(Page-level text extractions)

------------------------------------------------------------

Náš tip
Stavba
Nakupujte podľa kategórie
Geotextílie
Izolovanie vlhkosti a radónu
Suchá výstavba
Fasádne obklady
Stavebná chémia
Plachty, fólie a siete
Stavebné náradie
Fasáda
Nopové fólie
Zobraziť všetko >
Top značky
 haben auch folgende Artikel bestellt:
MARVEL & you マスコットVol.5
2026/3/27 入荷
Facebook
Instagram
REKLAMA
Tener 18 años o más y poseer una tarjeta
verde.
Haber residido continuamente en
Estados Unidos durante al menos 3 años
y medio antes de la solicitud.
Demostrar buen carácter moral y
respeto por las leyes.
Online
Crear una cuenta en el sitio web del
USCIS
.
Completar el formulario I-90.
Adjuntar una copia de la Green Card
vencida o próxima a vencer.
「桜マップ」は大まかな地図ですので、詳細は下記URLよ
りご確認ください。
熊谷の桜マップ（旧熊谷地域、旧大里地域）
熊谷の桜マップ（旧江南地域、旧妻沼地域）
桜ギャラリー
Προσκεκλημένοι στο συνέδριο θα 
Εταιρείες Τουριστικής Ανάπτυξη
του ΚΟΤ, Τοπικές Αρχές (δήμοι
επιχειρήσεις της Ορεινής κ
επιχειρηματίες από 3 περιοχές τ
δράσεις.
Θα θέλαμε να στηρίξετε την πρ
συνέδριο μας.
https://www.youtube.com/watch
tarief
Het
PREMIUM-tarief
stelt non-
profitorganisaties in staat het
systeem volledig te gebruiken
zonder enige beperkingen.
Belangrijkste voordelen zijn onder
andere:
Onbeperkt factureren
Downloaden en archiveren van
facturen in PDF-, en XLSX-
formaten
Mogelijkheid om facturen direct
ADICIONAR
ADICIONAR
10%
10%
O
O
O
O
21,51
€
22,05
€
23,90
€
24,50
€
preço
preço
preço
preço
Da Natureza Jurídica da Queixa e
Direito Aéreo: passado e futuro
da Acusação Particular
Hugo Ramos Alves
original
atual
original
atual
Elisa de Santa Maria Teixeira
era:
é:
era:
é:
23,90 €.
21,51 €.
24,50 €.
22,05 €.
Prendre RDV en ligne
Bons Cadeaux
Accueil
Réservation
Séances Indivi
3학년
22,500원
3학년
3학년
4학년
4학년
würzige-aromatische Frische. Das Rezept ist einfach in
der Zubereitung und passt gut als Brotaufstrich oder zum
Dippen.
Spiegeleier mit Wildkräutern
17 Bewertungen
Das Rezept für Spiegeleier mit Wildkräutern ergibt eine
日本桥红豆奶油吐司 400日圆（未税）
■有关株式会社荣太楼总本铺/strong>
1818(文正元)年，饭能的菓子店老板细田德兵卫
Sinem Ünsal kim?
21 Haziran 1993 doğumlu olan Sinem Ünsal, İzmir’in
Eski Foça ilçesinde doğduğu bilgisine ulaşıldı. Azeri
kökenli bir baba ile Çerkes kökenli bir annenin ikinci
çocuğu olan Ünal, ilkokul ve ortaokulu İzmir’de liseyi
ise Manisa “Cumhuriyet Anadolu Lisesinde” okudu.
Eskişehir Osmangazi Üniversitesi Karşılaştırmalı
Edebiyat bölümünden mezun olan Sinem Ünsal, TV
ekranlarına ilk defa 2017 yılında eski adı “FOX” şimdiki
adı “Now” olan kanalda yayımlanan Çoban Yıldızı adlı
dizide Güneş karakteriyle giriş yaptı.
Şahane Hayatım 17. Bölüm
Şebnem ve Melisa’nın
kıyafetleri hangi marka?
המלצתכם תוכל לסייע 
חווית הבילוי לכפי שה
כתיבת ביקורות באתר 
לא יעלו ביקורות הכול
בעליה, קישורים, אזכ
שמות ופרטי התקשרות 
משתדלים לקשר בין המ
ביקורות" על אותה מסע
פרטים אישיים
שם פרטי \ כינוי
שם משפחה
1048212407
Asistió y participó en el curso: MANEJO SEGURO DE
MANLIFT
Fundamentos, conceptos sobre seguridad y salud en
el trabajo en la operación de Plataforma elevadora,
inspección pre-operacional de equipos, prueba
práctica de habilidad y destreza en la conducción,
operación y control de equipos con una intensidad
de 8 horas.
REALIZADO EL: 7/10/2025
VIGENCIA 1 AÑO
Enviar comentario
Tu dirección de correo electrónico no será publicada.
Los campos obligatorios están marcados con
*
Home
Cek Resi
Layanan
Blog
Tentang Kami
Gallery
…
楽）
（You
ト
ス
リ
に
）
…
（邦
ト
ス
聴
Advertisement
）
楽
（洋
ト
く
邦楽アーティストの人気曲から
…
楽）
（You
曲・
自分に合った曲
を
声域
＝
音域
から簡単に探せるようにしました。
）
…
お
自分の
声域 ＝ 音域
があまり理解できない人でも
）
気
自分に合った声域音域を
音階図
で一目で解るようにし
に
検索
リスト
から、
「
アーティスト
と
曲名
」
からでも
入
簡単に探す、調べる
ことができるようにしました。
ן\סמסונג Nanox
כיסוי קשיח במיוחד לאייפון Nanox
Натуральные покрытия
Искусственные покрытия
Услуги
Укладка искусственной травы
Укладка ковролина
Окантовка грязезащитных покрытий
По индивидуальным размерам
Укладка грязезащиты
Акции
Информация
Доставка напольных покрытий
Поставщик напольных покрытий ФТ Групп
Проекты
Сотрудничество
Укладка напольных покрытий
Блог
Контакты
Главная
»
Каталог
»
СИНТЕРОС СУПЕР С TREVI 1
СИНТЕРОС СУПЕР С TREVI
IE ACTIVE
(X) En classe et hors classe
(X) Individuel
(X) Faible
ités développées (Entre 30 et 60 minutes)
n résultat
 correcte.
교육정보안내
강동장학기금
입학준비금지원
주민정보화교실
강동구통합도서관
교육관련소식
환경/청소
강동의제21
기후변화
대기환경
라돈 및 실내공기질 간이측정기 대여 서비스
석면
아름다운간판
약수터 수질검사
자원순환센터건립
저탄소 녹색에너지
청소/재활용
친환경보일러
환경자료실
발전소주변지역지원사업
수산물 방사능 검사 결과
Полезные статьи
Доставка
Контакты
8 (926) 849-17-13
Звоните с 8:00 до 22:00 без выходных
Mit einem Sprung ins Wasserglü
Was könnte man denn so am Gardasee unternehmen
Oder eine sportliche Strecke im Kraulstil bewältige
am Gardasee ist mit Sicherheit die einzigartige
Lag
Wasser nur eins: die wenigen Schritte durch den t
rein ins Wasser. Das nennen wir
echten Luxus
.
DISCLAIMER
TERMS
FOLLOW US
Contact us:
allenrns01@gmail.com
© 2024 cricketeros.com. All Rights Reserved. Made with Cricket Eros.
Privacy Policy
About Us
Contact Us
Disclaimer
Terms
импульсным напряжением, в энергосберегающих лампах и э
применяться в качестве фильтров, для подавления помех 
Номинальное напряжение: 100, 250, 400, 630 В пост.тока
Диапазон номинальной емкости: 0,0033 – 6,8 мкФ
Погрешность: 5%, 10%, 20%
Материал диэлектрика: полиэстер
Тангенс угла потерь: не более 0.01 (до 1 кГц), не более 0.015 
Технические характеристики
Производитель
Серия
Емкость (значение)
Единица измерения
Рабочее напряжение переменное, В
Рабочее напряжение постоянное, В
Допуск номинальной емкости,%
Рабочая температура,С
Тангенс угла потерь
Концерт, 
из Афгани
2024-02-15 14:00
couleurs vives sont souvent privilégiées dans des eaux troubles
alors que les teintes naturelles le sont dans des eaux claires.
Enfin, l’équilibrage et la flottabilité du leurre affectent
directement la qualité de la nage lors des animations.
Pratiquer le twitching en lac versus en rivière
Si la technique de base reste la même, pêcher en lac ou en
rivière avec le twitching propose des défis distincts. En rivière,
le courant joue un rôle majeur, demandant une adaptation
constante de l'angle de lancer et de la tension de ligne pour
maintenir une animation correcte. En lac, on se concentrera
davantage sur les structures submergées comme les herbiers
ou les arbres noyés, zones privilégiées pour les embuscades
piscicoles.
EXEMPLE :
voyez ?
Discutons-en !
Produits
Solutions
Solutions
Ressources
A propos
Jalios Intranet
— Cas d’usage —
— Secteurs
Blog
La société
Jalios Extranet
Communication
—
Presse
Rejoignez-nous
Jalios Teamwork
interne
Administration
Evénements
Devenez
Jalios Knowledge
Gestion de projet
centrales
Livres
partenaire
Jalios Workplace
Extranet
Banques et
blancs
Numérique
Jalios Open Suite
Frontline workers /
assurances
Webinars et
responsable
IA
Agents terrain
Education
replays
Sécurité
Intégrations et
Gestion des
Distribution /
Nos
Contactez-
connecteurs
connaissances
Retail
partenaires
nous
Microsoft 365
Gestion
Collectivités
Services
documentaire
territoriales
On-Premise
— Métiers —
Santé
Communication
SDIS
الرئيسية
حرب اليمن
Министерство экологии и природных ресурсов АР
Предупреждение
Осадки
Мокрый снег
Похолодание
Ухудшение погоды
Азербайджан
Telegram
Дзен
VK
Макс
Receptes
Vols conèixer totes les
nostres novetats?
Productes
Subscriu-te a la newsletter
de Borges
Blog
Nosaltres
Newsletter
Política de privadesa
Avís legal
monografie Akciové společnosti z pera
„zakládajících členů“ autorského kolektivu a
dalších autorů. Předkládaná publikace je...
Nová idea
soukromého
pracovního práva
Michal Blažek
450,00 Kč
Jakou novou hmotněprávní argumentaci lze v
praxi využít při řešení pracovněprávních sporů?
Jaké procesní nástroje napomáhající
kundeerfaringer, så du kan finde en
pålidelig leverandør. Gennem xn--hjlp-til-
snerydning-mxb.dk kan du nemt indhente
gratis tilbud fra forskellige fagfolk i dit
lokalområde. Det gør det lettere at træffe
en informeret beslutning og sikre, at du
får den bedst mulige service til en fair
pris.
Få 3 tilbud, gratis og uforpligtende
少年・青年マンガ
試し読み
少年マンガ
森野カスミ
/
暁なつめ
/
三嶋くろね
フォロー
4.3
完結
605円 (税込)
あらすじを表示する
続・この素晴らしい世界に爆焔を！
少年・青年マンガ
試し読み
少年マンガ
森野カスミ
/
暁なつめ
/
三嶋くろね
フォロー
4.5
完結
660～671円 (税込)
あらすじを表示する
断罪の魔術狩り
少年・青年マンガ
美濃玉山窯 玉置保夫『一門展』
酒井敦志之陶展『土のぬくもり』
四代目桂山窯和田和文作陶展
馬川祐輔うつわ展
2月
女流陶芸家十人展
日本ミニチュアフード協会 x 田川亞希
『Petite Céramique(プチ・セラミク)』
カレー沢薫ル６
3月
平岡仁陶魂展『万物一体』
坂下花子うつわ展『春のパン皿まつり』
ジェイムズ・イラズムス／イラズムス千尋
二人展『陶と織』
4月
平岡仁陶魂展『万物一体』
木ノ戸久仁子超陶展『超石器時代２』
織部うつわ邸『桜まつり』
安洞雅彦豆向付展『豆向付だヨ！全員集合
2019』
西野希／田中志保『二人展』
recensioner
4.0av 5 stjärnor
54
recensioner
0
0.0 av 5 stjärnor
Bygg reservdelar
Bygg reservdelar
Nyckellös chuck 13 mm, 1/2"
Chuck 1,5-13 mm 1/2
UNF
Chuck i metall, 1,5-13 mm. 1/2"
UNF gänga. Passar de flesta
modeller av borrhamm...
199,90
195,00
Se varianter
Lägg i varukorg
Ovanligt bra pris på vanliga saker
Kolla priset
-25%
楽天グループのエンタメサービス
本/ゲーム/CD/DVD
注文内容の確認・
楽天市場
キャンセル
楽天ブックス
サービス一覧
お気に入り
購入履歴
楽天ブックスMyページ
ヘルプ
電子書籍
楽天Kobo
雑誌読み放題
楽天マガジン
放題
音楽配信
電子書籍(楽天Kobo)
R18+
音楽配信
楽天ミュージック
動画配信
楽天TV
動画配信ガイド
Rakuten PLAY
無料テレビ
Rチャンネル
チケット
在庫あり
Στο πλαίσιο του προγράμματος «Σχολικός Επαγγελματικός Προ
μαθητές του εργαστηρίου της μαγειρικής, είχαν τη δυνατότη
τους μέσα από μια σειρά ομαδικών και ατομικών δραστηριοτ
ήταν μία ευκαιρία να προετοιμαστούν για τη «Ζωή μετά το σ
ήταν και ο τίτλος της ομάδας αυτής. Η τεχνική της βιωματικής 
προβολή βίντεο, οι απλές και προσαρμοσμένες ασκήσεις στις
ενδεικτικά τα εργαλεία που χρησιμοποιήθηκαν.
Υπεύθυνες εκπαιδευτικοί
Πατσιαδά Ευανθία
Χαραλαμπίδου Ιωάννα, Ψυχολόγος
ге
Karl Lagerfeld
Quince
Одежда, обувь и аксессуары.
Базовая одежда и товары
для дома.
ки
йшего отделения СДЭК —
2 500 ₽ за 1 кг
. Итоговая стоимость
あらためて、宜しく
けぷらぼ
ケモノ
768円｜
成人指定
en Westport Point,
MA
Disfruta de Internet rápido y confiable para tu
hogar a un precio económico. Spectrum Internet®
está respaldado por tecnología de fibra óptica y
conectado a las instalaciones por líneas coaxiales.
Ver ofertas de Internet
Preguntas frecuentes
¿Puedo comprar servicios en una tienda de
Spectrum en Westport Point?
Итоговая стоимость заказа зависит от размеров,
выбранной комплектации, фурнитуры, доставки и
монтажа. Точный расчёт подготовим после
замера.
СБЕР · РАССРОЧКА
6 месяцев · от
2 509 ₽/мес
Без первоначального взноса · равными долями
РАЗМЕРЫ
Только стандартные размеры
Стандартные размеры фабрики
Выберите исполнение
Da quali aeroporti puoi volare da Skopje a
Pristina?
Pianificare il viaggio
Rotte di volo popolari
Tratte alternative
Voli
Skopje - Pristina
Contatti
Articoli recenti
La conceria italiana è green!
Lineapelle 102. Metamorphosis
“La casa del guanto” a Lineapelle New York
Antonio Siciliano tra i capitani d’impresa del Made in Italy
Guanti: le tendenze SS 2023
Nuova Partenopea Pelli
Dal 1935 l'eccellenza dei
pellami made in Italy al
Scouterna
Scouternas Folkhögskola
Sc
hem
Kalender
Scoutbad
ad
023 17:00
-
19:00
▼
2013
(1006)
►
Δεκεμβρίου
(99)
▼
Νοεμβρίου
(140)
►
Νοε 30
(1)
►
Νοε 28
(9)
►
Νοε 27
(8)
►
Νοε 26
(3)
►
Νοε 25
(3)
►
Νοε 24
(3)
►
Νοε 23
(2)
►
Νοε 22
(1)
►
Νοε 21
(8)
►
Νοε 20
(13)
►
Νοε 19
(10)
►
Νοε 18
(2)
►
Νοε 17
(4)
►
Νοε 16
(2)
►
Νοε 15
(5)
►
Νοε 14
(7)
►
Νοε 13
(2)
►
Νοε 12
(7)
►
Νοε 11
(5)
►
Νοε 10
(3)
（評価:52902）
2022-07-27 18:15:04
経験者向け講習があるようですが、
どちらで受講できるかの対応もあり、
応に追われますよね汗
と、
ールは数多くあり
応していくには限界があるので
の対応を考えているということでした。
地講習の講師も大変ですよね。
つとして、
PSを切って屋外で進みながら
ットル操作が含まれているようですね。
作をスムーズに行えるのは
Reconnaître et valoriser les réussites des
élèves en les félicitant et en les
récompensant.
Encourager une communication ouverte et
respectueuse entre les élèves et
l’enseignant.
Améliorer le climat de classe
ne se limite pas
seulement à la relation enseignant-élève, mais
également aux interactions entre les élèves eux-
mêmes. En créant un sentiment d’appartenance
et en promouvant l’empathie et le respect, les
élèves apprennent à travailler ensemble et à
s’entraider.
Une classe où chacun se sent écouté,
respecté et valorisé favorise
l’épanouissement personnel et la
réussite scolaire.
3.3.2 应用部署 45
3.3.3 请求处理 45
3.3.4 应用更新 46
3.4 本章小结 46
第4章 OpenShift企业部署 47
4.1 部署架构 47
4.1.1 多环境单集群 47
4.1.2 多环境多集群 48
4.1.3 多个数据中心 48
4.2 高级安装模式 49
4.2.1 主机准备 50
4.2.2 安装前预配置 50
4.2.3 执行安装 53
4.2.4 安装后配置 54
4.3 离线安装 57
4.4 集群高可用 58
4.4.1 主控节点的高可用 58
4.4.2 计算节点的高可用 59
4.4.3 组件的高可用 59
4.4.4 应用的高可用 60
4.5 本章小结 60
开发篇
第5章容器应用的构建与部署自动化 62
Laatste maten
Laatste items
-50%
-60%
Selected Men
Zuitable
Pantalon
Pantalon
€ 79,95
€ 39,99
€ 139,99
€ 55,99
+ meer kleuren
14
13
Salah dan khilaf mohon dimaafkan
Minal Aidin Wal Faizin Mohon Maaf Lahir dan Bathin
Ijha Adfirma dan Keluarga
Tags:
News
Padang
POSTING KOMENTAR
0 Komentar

------------------------------------------------------------

**TASK REQUIREMENTS:**
Up to and including the line with "Onbeperkt factureren", write out the records above exactly, starting from their first line.

**YOUR RESPONSE:**
Náš tip
Stavba
Nakupujte podľa kategórie
Geotextílie
Izolovanie vlhkosti a radónu
Suchá výstavba
Fasádne obklady
Stavebná chémia
Plachty, fólie a siete
Stavebné náradie
Fasáda
Nopové fólie
Zobraziť všetko >
Top značky
 haben auch folgende Artikel bestellt:
MARVEL & you マスコットVol.5
2026/3/27 入荷
Facebook
Instagram
REKLAMA
Tener 18 años o más y poseer una tarjeta
verde.
Haber residido continuamente en
Estados Unidos durante al menos 3 años
y medio antes de la solicitud.
Demostrar buen carácter moral y
respeto por las leyes.
Online
Crear una cuenta en el sitio web del
USCIS
.
Completar el formulario I-90.
Adjuntar una copia de la Green Card
vencida o próxima a vencer.
「桜マップ」は大まかな地図ですので、詳細は下記URLよ
りご確認ください。
熊谷の桜マップ（旧熊谷地域、旧大里地域）
熊谷の桜マップ（旧江南地域、旧妻沼地域）
桜ギャラリー
Προσκεκλημένοι στο συνέδριο θα 
Εταιρείες Τουριστικής Ανάπτυξη
του ΚΟΤ, Τοπικές Αρχές (δήμοι
επιχειρήσεις της Ορεινής κ
επιχειρηματίες από 3 περιοχές τ
δράσεις.
Θα θέλαμε να στηρίξετε την πρ
συνέδριο μας.
https://www.youtube.com/watch
tarief
Het
PREMIUM-tarief
stelt non-
profitorganisaties in staat het
systeem volledig te gebruiken
zonder enige beperkingen.
Belangrijkste voordelen zijn onder
andere:
Onbeperkt factureren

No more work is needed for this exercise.